CETP expression induces sex-dependent alterations in PVAT morphology and adipose markers. PVAT adipocyte morphology by HE staining and quantification of fat area from male NTg to hCETP mice (A) and female NTg and hCETP mice (B). Gene expression of adipokines and its receptors and markers of brown (BAT) and white (WAT) adipocytes in PVAT from male NTg to hCETP mice (C) and female NTg to hCETP mice (D). Scale bar = 50 µm. Typical images obtained with a 40× objective. Gene expression is relative to Rplp0 control.
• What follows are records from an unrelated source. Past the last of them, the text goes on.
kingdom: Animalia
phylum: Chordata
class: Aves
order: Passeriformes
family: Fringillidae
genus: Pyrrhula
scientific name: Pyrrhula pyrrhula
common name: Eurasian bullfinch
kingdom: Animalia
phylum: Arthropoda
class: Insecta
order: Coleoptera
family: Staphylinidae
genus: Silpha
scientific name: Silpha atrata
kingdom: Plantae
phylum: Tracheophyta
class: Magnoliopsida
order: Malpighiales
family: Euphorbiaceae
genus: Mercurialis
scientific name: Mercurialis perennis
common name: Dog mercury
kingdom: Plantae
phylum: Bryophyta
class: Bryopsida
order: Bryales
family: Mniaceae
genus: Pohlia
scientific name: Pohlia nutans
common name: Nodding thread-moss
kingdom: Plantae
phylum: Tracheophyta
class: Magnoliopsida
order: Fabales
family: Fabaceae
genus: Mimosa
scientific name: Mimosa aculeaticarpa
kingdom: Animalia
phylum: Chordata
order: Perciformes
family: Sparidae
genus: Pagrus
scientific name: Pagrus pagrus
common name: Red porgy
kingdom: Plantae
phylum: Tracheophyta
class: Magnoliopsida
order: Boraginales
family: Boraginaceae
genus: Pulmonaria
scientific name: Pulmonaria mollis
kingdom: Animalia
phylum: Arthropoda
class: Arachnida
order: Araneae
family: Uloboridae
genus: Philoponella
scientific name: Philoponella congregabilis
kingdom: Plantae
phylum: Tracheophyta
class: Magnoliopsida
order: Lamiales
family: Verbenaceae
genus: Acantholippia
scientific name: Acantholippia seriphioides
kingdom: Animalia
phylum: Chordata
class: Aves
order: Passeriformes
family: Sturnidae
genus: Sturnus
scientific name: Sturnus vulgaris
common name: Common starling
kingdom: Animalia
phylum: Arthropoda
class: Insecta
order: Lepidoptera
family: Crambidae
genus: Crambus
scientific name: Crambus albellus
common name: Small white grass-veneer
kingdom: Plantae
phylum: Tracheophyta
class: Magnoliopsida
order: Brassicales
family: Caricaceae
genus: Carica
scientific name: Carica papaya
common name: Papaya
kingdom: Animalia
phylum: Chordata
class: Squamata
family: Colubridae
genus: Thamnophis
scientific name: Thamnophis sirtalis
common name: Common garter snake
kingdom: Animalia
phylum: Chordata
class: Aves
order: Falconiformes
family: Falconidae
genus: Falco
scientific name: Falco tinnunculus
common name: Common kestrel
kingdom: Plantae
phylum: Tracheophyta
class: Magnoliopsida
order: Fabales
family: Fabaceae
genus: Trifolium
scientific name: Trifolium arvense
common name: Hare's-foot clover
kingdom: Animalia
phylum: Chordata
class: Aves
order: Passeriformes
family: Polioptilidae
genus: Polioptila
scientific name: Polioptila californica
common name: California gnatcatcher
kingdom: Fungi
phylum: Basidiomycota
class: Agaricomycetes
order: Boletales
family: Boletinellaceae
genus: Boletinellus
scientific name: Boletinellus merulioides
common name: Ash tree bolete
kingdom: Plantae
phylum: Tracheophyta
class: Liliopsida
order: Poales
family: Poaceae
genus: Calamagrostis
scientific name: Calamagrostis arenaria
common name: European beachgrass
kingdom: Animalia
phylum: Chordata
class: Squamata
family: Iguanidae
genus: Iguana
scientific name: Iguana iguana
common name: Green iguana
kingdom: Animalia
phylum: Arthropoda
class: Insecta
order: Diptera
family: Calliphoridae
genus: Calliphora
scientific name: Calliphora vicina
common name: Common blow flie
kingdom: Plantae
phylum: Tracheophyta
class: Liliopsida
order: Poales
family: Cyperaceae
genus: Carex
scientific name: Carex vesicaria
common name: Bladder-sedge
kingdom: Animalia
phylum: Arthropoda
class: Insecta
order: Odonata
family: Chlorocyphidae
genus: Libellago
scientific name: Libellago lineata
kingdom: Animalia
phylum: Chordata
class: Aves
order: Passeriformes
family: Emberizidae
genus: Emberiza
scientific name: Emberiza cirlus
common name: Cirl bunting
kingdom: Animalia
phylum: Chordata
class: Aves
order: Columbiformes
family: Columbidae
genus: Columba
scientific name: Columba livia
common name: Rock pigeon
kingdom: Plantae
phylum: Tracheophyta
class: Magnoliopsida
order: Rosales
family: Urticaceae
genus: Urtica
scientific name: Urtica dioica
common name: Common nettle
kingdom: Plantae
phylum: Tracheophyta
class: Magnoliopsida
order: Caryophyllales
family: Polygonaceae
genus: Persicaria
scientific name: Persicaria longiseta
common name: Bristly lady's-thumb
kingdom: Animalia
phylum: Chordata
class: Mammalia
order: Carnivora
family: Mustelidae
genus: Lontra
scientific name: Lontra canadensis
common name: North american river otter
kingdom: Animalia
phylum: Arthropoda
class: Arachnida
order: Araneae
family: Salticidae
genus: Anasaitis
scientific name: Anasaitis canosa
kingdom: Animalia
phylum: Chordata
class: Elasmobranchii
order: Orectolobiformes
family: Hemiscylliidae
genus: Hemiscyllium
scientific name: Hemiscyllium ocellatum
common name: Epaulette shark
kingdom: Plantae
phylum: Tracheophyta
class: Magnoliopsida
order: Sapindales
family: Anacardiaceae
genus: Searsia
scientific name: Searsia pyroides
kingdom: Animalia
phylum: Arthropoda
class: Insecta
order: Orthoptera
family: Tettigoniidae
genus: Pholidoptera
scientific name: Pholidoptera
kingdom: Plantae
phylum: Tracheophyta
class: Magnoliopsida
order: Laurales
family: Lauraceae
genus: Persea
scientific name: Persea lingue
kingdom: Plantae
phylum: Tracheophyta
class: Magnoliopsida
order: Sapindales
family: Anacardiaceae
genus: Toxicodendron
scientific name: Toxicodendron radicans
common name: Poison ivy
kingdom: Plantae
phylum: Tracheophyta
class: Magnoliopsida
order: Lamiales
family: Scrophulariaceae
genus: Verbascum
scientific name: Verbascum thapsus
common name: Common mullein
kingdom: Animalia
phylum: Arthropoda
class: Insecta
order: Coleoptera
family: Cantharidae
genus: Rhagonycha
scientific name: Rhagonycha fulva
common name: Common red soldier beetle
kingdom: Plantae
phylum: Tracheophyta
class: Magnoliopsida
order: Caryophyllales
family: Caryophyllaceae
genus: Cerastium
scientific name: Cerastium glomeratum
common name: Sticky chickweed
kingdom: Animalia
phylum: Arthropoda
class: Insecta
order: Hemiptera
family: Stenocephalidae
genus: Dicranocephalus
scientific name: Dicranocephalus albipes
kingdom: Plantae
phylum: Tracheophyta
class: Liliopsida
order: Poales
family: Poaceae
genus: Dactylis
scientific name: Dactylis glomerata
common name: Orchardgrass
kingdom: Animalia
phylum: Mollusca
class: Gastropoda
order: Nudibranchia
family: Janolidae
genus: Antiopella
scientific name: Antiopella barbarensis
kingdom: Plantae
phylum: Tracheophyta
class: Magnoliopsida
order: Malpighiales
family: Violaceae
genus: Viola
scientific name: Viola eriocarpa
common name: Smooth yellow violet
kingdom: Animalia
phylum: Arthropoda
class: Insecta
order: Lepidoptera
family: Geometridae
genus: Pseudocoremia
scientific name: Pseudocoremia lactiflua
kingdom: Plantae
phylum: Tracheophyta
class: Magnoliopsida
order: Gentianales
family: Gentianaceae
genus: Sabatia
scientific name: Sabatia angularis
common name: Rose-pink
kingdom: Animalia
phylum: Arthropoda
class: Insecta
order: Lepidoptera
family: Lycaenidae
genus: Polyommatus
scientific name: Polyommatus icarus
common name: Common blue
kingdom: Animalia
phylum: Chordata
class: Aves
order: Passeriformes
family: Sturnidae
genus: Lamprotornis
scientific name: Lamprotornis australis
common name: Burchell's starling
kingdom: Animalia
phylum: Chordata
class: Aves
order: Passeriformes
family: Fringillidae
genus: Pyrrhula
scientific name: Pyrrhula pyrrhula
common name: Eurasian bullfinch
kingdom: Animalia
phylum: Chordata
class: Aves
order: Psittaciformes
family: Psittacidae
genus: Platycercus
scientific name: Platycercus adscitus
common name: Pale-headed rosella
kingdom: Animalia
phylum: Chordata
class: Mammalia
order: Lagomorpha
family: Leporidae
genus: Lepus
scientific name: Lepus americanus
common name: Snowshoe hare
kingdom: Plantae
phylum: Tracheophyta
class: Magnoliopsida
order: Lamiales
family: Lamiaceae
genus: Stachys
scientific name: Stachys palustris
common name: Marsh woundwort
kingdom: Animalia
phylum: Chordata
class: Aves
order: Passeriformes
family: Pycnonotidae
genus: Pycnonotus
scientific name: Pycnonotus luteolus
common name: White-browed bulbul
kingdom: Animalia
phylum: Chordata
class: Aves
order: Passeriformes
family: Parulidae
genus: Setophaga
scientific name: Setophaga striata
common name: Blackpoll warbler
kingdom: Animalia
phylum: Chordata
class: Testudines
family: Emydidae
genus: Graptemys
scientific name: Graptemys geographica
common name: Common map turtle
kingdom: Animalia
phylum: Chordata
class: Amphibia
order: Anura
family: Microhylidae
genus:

Data are mean ± SE in % area or fold-change. *P ≤ .05 and **P ≤ .01 by the Student’s t-test. ##P ≤ .01 by Mann-Whitney. Abbreviations: Adipoq: adiponectin, Lep: leptin, Retn: resistin, Adipor1: adiponectin receptor 1, Ob-rb (Lepr): leptin receptor long form, Ucp-1: uncoupling Protein 1, Prdm16: PR/SET Domain 16, Cidea: cell death inducing DFFA like effector A, Nrip1: nuclear receptor interacting protein 1, Tmem26: transmembrane protein 26, Tbx1: tata-box transcription factor 1.